On June 11, 2015, John McCallum, the Member of Parliament for Markham — Unionville, and a member of the Liberal caucus, introduced Bill C-690, An Act to amend the Immigration and Refugee Protection Act (live-in caregiver). Its short form is the Live-in Caregiver Access, Respect and Employment Act. Considering how close Mr. McCallum introduced Bill C-690 prior to the upcoming federal election, Bill C-690’s provisions will presumably form part of the Liberal Party of Canada‘s election platform.
Bill C-690 is short, and its substantive portion would introduce a new s. 32(d.11) into the Immigration and Refugee Protection Act (“IRPA”) so that s. 32 of IRPA would read:
Regulations
32. The regulations may provide for any matter relating to the application of sections 27 to 31, may define, for the purposes of this Act, the terms used in those sections, and may include provisions respecting
(d) the conditions that must or may be imposed, varied or cancelled, individually or by class, on permanent residents and foreign nationals, including conditions respecting work or study;
(d.1) the conditions that must or may be imposed, individually or by class, on individuals and entities — including employers and educational institutions — in respect of permanent residents and foreign nationals, or that must or may be varied or cancelled;
(d.11) for the purposes of paragraph (d.1), the restriction of the right to enter into an employment contract with a foreign national who is a member of the live-in caregiver class to entities authorized to do so by permit, and the issuance, renewal and revocation of such permits;
The summary for Bill C-690 states:
This enactment amends the Immigration and Refugee Protection Act to provide for the making of regulations requiring that the employer of a foreign national who is a member of the live-in caregiver class be an entity holding a permit authorizing it to enter into an employment contract with such a foreign national.
In a press release, Mr.

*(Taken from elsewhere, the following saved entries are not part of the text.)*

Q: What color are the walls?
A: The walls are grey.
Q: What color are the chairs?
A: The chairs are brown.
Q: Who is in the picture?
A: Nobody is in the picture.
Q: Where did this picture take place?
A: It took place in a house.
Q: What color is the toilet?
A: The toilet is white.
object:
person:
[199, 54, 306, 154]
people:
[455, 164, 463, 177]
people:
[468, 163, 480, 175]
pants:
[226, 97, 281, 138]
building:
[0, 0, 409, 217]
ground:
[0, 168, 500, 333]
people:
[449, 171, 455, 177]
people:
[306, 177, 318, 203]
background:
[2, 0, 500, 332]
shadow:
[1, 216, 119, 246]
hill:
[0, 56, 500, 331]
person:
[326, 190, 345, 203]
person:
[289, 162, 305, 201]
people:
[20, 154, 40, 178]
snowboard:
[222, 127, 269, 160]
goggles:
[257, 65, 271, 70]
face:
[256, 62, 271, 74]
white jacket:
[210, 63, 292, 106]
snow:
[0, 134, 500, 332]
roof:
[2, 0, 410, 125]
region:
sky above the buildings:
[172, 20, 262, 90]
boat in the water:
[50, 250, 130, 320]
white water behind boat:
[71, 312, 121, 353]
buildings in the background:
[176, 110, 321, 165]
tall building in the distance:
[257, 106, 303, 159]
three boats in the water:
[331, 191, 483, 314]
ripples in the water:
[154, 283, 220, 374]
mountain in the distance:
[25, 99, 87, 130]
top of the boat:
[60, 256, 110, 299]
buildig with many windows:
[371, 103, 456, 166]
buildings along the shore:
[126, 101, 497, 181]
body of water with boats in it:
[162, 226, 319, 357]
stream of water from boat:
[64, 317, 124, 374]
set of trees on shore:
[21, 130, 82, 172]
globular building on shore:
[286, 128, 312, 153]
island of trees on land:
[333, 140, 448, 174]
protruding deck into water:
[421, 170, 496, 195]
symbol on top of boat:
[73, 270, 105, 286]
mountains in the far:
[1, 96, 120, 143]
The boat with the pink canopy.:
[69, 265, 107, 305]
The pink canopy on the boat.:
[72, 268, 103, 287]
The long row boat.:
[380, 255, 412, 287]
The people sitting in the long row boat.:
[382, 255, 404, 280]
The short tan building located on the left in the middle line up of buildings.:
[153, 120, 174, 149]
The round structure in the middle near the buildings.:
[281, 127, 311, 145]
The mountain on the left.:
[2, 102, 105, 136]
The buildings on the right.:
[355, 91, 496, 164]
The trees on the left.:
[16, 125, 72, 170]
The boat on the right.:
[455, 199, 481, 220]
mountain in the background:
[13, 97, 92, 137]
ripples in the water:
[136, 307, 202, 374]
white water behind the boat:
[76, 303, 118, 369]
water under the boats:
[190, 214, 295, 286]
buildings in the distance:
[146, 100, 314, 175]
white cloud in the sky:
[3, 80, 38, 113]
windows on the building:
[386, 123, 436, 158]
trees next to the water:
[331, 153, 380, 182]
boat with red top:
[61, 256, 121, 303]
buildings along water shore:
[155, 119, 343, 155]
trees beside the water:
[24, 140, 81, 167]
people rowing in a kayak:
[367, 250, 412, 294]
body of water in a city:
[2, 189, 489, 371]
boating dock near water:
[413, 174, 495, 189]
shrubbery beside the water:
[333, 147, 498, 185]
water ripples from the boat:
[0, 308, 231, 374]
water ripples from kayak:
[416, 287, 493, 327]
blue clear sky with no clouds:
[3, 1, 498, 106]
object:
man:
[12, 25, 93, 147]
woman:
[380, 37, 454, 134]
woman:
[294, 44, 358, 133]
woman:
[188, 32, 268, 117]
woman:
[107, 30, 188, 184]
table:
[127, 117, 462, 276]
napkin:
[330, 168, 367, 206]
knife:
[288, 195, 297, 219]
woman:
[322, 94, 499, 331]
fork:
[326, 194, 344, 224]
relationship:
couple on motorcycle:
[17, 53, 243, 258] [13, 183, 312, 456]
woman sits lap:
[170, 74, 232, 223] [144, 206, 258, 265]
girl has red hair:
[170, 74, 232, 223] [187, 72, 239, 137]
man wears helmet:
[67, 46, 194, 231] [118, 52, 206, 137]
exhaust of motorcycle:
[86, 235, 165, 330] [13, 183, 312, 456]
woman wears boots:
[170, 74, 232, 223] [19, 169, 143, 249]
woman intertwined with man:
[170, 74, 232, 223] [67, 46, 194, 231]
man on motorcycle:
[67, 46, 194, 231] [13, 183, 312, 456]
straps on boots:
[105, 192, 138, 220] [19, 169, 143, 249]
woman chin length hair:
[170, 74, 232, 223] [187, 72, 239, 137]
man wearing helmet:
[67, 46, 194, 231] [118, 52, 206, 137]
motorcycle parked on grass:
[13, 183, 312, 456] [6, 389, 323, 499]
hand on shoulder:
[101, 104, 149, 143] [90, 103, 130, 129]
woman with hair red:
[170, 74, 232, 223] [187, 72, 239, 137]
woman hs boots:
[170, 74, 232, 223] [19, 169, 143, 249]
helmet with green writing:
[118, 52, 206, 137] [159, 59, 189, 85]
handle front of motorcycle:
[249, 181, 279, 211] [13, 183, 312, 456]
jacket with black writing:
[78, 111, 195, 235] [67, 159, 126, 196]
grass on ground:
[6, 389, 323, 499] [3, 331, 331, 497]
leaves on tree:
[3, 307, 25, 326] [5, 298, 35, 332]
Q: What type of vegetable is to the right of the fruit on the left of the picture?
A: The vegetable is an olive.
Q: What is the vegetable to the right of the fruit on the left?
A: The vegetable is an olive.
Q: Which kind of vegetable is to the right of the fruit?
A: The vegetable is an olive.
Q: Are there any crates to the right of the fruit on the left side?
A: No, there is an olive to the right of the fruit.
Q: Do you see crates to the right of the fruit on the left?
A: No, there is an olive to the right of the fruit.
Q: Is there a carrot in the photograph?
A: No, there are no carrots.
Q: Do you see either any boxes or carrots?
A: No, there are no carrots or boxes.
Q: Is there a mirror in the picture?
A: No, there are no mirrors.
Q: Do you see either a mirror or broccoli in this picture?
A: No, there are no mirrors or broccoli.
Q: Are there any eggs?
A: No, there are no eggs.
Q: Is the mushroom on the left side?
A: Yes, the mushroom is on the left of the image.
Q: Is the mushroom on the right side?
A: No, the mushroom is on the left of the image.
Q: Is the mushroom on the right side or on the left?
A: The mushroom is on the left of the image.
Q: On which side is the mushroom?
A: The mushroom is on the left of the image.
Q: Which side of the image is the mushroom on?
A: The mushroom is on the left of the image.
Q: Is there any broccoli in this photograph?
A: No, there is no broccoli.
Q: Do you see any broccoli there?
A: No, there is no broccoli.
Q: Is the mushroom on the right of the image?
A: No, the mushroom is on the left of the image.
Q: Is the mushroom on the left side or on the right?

McCallum stated:
C-690 shifts the employment of caregivers from individual families to these private caregiver agencies. This means that caregivers in an abusive situation do not have to fear for their employment if they report abuse and families no longer need to navigate the bureaucratic temporary foreign worker system, instead they can focus on finding the right caregiver for their family.
Further, with only a few dozen employers of caregivers instead of tens of thousands of individual families, the government can closely regulate and monitor the hiring of caregivers.
Given how short Bill C-690 is, and how much of its substantive changes would be implemented through amendments to the Immigration and Refugee Protection Regulations, rather than IRPA, it is difficult for me to comment. I would accordingly be extremely grateful if anyone in the Liberal Party of Canada, or any stakeholders who know more about Bill C-690, could answer the following five questions:
- Under this scheme who would be responsible for conducting recruitment and applying for Labour Market Impact Assessments to hire caregivers? If it is the agency, then how will the Government of Canada ensure that families have first exhausted the domestic labour market before seeking a foreign caregiver?
- The Conservative Government of Canada recently amended IRPR to allow the Ministry of Employment and Social Development to conduct audits of caregivers, including the ability to compel attendance at interviews, and in certain cases inspect residential dwellings with a warrant. Will Bill C-690 shift this responsibility to employment agencies?
- For the purpose of demonstrating employment experience under the Caregiver Class, who will write the reference letters? Families or the agencies?
- Bill C-690 only refers to Live-in Caregivers, while Mr. McCallum’s press release refers to all caregivers. Is Bill C-690 intended to be broader than what it currently says?
- How does introducing of a middle agency allow the government to more closely regulate and monitor the hiring of caregivers?